Fooderinfood, meat, Mongolia


Fooderinfood, meat, Mongolia

It was a party to remember, mostly because of the food. The salad course arrived draped in chicken, the main was a plate of beef. An appreciative murmur rose as waiters appeared with the dessert plates: steak. I stared down at my serving of cow and internalized an important cultural lesson: meat is big here. Mongolian cuisine is one long love affair with meat. The formality of a dinner is measured in meat courses, as I learned at that holiday party. But everyday cooking is essentially the same thing without the waitstaff. Beef, pork, lamb, mutton, chicken, camel; this is not a country for vegetarians. As herders in a land of ferocious winters, survival has always depended on livestock. The massive shift to city life has done nothing to diminish Mongolian’s taste for meat.

While Mongolian food is rich in protein, it’s skimpy on the flavors. Before arriving in Mongolia, the most common advice we got was bring spices. The food is kind of bland, especially to someone coming from the vibrant flavors of Southeast Asia. Some expats carry worcestershire sauce or sriracha around with them. We haven’t resorted to this yet, but we do have an Indian delivery restaurant on speed dial.

Mongolians do enjoy sharp flavors—aaruul springs to mind. But by and large, they don't spice meat. This puzzles me, since the Silk Road ran right through the Mongolian Empire for centuries. Kublai Khan and Marco Polo were pals; Polo spent much of his Asian journey as a diplomatic envoy for the Khan. But apparently, Kublai never thought to ask, “Hey Marco, what are these ‘spices’ you’re so excited about? Can I try them sometime?”

But though Mongolian flavors err toward simplicity, they’re still tasty.* My favorite dish is buuz (Бууз), traditional steamed dumplings.

Buuz, pronounced ‘boats,’ look just like Korean mandu, although they're folded differently. Unlike its far-eastern cousin, buuz doesn’t have the intricate filling of tofu, glass noodles, and vegetables. Unsurprisingly, Mongolians take their dumplings straight—there's nothing inside but meat.

Upon discovering that we liked buuz, our Mongolian language teacher invited us over for a cooking class.** We sat on her velvety sofa drinking sea buckthorn juice and salted milk tea while her small son stared at us from the doorway. Then she pulled out the main ingredient—a slab of frozen cow—and some formidable knives, and we got to work.


Unlike her recipe-dependent students, our teacher didn’t go in for cookbooks or measuring cups. She makes buuz the same say she makes everything else: by putting the ingredients together until they look right. How much meat do you cut? As much as you need. How much flour do you use? Enough to make the dough. Why would you ask such silly questions?

> What needs to be done
Carry on the piece about Mongolian food and the buuz cooking class, picking up right after its final sentence. The listing after this note is not needed for any of the work.

> Records from a data source

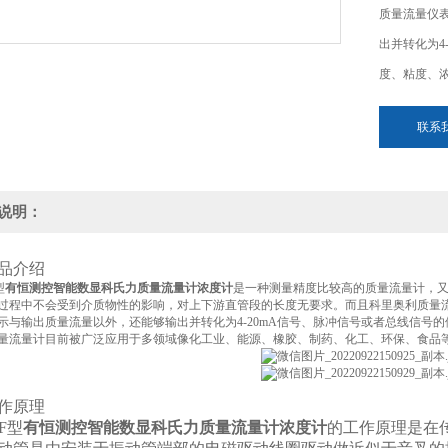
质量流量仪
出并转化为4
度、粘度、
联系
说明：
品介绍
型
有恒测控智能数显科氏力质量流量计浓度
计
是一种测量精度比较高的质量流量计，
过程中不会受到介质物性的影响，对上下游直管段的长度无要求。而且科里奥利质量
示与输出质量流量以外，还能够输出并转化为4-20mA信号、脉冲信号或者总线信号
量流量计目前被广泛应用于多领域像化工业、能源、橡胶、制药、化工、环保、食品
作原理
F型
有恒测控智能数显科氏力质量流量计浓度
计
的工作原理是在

> Solved exercise
Thankfully, Mongolian cooking turned out to be as straightforward as its flavors. Here is how to make buuz:

You will need:

  • a big piece of semi-frozen beef***
  • 1 onion
  • 1 big bowl of flour
  • 1 coffee mug of water
  • salt and pepper
  • a rolling pin and cutting board
  • a steamer
  • freakishly enormous knives

Cut the meat into thin slices, then dice them into tiny cubes. Stop when you have enough. Dice the onion, and add it to the meat. Sprinkle in salt and pepper to taste.

Pour the water into the flour and mix. Knead it into a smooth dough on the cutting board. Then cut in into 2 equal sections, and roll each section into a log. Cut the log into 1-2inch pieces, and roll these into balls with your hands.

Use the rolling pin to work your way around each dough ball, flattening it outward from the center. You should end up with a round disc that is thicker in the middle than the edges (like a sunny-side up egg).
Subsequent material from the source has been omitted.